Вручили мне эту медаль уже после войны в Уральске. Так получилось, что после окружения в Ландсберге и лечения в госпитале я попала в другую воинскую часть, вскоре война закончилась, поэтому моя награда на фронте меня не нашла. А вторую медаль «За отвагу» я получила только через девять лет после войны (в 1954 году), когда работала в Москве первым секретарем Фрунзенского РК ВЛКСМ. Однажды раздался звонок из райвоенкомата, меня долго и дотошно расспрашивали, где я воевала, чем и за что награждена. Потом сообщили, что за участие в боях за Кенигсберг я еще раз была награждена солдатской медалью «За отвагу». Но и эту медаль я не успела получить на фронте. Больше того, я даже не подозревала об этой награде. И вот меня разыскали через столько лет! В назначенное время пошла в военкомат, там собралось человек 20–25, которые, так же как и я, не получили свои награды своевременно. Церемония вручения получилась очень торжественной и волнующей.

К 40-летию Победы вместе с другими ветеранами я получила орден Отечественной войны 2-й степени, к 50-летнему юбилею — медаль маршала Жукова. За трудовые успехи награждена орденом [131] «Знак Почета», медалью «За трудовую доблесть». Но по-прежнему нет для меня ничего дороже моих медалей «За отвагу».

Пока наш полк находился в обороне, жизнь у нас шла более или менее спокойно, размеренно, насколько это вообще возможно во фронтовых условиях. Мы нормально питались, получали газеты и письма, находили время для отдыха и развлечений. Самым любимым нашим занятием было катание на санках с сопки, которая одним склоном выходила на нашу сторону, а другим — на немецкую. Катаясь с этой сопки, мы рисковали, так как немцы частенько обстреливали ее, особенно если замечали вокруг какое-то движение. Бывало, что мы оказывались при этом в неприятных и опасных ситуациях, однажды пришлось долго отлеживаться в снегу, пережидая, когда закончится обстрел. Нас много раз предупреждали, что наше катание с сопки может окончиться плачевно, но по молодости мы просто игнорировали эти предупреждения. К счастью, обошлось.

Однажды в наше расположение прибыл фотокорреспондент. Он много фотографировал нас в разных видах, в том числе катающимися на санках, но мы обещанных фотографий не получили, сделанные им снимки мне ни разу не встретились.

* * *

В январе 1945 года дивизия перешла в наступление. Наш 611-й полк находился в первом эшелоне. Все понимали, что война идет к концу, завершение ее не за горами, что наше наступление — одно из [132] звеньев завершающего этапа войны. Поэтому настроение у всех было приподнятое, боевое и решительное.

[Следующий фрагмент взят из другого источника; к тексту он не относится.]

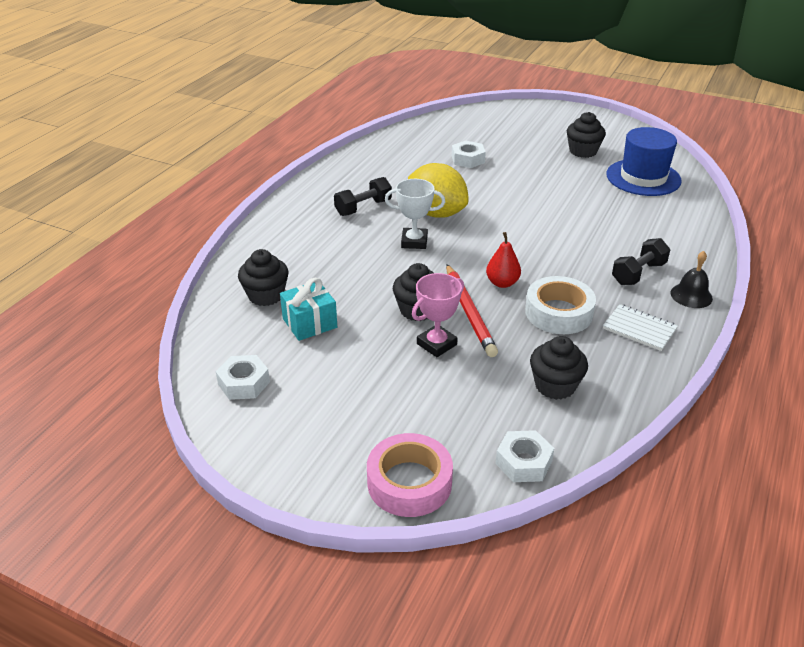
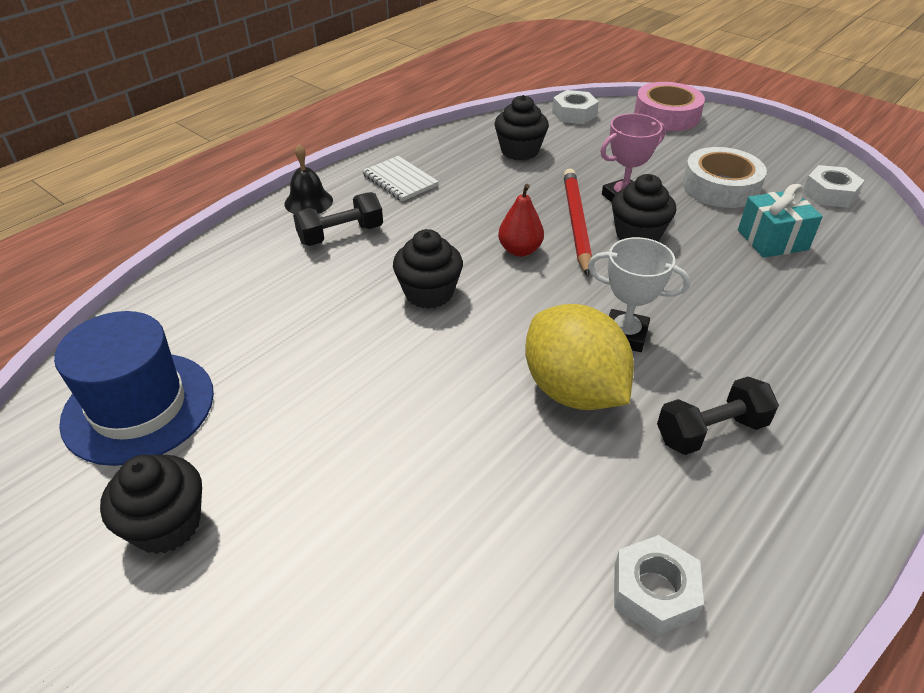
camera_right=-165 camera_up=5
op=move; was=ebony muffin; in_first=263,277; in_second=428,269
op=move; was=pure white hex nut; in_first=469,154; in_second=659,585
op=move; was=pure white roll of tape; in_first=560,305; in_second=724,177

Дата начала наступления, хронология и последовательность событий уже забылись. Можно было бы, конечно, взять книги, найти соответствующий материал и толково описать. Но ведь я пишу не историю того периода войны, а свои воспоминания. Поэтому буду писать только о том, что помню.

В Восточной Пруссии шли очень тяжелые бои. Надо сказать, что Пруссия была верным и надежным оплотом гитлеровского режима. Когда мы вступили на ее территорию и увидели поместья бюргеров, то поразились: каждое такое поместье являлось настоящей маленькой крепостью. Да и сражались пруссаки до конца. Помню, война уже закончилась, капитуляция подписана, а они все стреляли в нас то из-за угла, то с чердака, то из расположенной недалеко рощицы. Так продолжалось до тех пор, пока мы не избавились от всех подозрительных лиц в районе расположения части.

Итак, наконец-то началось долгожданное наступление. Мы шли по Восточной Пруссии, с боями продвигались на запад, брали какие-то города, населенные пункты. Постоянные бои, переходы, наступления, атаки, раненые, убитые, кровь... И так изо дня в день. Чувства притуплялись, порой казалось, что это никогда не кончится. О том времени у меня мало что осталось в памяти. Сейчас я не могу вспомнить даже названия всех городов, во взятии которых мне пришлось участвовать, за исключением тех, где были особенно тяжелые бои. Это Гольдап, Хайльсберг, Ландсберг, Грюнвальд и [133] Кенигсберг (ныне Калининград). А для меня, рядового солдата, и бои-то не отличались один от другого. Кроме боев под Ландсбергом, но это особое дело. Правда, кое-какие эпизоды первого периода нашего наступления в Пруссии все-таки запомнились, но больше, я бы сказала, бытового, нежели военного характера. Расскажу о некоторых случаях такого рода.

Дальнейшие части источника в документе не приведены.